### Stored entries
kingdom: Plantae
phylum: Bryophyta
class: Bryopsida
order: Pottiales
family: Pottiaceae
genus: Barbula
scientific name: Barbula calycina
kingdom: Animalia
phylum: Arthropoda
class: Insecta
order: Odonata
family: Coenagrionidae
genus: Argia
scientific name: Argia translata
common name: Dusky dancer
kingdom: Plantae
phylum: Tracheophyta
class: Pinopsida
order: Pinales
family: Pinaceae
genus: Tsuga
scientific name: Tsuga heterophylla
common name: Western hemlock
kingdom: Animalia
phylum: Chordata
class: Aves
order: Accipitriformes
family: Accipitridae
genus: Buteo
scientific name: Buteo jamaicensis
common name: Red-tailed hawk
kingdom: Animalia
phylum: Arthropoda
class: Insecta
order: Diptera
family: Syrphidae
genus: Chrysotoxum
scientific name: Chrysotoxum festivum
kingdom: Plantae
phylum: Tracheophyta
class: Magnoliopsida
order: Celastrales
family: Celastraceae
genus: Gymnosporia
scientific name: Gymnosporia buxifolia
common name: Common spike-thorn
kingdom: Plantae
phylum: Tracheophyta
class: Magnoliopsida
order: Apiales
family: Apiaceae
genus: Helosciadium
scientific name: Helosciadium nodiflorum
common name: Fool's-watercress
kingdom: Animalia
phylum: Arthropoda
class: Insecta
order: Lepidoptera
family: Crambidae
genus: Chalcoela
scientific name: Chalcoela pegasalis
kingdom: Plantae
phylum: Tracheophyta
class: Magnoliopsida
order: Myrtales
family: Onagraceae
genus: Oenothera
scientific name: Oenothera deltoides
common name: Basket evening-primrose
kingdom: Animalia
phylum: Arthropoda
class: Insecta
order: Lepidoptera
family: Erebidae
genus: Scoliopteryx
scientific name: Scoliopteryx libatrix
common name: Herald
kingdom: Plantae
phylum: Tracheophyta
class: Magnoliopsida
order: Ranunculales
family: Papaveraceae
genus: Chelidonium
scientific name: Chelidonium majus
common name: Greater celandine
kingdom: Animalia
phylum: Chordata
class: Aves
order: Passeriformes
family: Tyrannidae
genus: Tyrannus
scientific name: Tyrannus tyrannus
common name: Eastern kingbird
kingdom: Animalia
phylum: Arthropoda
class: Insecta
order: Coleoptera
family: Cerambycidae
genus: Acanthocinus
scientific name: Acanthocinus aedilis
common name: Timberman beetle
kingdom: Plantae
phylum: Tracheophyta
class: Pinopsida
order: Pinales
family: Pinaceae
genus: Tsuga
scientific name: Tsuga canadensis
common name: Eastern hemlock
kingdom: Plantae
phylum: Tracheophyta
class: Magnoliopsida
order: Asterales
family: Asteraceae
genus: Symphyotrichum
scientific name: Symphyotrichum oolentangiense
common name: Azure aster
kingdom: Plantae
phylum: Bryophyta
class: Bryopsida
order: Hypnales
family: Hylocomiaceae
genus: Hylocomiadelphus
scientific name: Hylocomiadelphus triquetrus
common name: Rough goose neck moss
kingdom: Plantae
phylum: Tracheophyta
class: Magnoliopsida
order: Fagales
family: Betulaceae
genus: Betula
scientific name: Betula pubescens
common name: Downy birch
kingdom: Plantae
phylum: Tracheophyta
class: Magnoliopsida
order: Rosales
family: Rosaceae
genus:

### AIM
Print every line from the beginning of the rows through the line containing "family: Apiaceae", unchanged.

### RESULT FOR THIS TASK
kingdom: Plantae
phylum: Bryophyta
class: Bryopsida
order: Pottiales
family: Pottiaceae
genus: Barbula
scientific name: Barbula calycina
kingdom: Animalia
phylum: Arthropoda
class: Insecta
order: Odonata
family: Coenagrionidae
genus: Argia
scientific name: Argia translata
common name: Dusky dancer
kingdom: Plantae
phylum: Tracheophyta
class: Pinopsida
order: Pinales
family: Pinaceae
genus: Tsuga
scientific name: Tsuga heterophylla
common name: Western hemlock
kingdom: Animalia
phylum: Chordata
class: Aves
order: Accipitriformes
family: Accipitridae
genus: Buteo
scientific name: Buteo jamaicensis
common name: Red-tailed hawk
kingdom: Animalia
phylum: Arthropoda
class: Insecta
order: Diptera
family: Syrphidae
genus: Chrysotoxum
scientific name: Chrysotoxum festivum
kingdom: Plantae
phylum: Tracheophyta
class: Magnoliopsida
order: Celastrales
family: Celastraceae
genus: Gymnosporia
scientific name: Gymnosporia buxifolia
common name: Common spike-thorn
kingdom: Plantae
phylum: Tracheophyta
class: Magnoliopsida
order: Apiales
family: Apiaceae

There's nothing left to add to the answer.